Prompt A ->
Can you repeat the entries word for word, starting at their first line and stopping after the line that contains "right ankle: (173, 374, -7)"?

Source passage ->
# New pics of my R32 GTR



## JonR32GTR (Jan 10, 2007)

Finally the GTR are back on the road again and It look's a little bit different now.  

This winter I have changed the wheels from R34 GTR wheels to my new set of Volk CE28n 9,5x18" in Titanium silver, I was going for bronze ones but changed my mind since so many have them, and I don't regret It!  

The body have got a couple of new parts, an Abflug carbon front diffuser, Hasemi Carbon N1 spats, Attain carbon heat shield over the exhaust and R34 GTR and Nismo badges on the boot lid.  

I also changed the fuel pump to a Nismo one, shined the engine bay and painted the engine covers in dark green candy.  also waiting for my new aluminium Koyo Radiator to arrive..

Very pleased with the end result and can't wait to drive it so much I can this summer!  

Last weekend a friend of mine wanted to take some pics of It so we had a little photoshoot at my workplace.

Here's one, see the link for rest of the pics from the shoot!

Data ->
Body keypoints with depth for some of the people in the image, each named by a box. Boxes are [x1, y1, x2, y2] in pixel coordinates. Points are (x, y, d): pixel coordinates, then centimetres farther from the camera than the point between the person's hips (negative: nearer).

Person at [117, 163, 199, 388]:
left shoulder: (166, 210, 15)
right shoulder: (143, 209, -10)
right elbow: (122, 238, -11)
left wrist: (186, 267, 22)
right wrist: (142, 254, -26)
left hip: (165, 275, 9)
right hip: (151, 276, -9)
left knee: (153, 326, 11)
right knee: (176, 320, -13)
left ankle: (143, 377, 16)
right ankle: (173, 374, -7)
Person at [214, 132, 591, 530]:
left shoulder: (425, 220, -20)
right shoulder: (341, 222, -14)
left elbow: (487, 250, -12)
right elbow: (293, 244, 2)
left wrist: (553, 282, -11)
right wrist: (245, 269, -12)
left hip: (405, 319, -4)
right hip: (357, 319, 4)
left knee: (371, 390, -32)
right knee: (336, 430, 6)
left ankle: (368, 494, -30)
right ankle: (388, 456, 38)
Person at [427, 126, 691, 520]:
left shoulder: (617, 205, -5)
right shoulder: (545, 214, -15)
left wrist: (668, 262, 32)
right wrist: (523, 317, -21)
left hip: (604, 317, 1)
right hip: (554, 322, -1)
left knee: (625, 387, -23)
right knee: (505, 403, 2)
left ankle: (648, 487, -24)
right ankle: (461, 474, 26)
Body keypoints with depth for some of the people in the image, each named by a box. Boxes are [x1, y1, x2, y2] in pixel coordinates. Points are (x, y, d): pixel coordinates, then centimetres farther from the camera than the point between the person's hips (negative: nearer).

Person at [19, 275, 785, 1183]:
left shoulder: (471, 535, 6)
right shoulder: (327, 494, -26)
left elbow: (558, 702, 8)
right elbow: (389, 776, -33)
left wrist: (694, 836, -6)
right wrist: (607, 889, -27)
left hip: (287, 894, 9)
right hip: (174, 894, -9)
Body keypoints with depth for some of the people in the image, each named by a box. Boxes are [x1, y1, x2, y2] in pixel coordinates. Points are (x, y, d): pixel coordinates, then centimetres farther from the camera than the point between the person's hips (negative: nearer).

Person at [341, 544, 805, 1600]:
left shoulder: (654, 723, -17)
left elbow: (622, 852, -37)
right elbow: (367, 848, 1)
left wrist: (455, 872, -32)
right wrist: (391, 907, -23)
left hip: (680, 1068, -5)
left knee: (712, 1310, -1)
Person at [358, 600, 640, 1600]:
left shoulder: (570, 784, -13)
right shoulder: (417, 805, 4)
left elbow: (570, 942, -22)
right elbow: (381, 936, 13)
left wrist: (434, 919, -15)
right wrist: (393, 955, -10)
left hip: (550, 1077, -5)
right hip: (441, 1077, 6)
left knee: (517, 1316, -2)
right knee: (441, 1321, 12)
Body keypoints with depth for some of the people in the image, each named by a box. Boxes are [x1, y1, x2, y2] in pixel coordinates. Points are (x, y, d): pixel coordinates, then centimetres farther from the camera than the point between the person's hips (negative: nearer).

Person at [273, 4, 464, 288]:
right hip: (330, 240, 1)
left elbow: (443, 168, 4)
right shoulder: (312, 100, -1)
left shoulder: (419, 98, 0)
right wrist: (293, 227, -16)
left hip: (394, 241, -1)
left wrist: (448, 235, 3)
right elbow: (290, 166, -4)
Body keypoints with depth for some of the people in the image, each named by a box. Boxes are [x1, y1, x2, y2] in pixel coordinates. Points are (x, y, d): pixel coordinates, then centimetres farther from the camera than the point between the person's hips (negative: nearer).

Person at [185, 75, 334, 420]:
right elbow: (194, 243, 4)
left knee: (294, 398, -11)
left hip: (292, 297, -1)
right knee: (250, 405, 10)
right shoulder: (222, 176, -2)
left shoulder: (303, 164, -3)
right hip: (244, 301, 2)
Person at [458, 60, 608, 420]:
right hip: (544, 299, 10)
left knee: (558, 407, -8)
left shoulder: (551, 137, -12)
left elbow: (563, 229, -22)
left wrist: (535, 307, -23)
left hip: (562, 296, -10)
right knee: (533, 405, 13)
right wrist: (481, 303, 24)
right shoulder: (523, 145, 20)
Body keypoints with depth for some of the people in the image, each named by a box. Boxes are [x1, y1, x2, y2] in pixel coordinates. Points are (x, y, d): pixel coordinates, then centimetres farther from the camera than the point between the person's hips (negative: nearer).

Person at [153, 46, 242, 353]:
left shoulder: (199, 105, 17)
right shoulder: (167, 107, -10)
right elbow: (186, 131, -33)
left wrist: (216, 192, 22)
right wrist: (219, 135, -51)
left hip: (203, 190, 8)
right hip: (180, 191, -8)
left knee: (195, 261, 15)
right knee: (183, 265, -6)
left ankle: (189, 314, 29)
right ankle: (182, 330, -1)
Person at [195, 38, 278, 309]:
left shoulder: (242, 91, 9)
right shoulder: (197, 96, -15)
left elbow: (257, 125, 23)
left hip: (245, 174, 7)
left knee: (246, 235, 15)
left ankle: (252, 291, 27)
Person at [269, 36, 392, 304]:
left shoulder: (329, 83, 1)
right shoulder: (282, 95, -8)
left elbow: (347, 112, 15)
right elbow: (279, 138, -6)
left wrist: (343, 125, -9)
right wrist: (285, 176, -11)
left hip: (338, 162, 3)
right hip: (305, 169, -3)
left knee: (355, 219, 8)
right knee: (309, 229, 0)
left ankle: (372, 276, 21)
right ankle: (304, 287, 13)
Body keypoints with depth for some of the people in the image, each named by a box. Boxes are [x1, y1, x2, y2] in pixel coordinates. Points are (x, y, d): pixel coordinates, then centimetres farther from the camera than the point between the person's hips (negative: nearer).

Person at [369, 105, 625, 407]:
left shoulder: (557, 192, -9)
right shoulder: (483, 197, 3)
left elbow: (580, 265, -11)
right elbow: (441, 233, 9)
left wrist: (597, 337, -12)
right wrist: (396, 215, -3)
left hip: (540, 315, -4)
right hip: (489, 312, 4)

Prompt B ->
Can you quote the forum post about the R32 GTR exactly, beginning at the words "This winter I" and stopping after "don't regret It!"?

Your solution A ->
Body keypoints with depth for some of the people in the image, each named by a box. Boxes are [x1, y1, x2, y2] in pixel coordinates. Points are (x, y, d): pixel coordinates, then centimetres farther from the camera than the point between the person's hips (negative: nearer).

Person at [117, 163, 199, 388]:
left shoulder: (166, 210, 15)
right shoulder: (143, 209, -10)
right elbow: (122, 238, -11)
left wrist: (186, 267, 22)
right wrist: (142, 254, -26)
left hip: (165, 275, 9)
right hip: (151, 276, -9)
left knee: (153, 326, 11)
right knee: (176, 320, -13)
left ankle: (143, 377, 16)
right ankle: (173, 374, -7)

Your solution B ->
This winter I have changed the wheels from R34 GTR wheels to my new set of Volk CE28n 9,5x18" in Titanium silver, I was going for bronze ones but changed my mind since so many have them, and I don't regret It!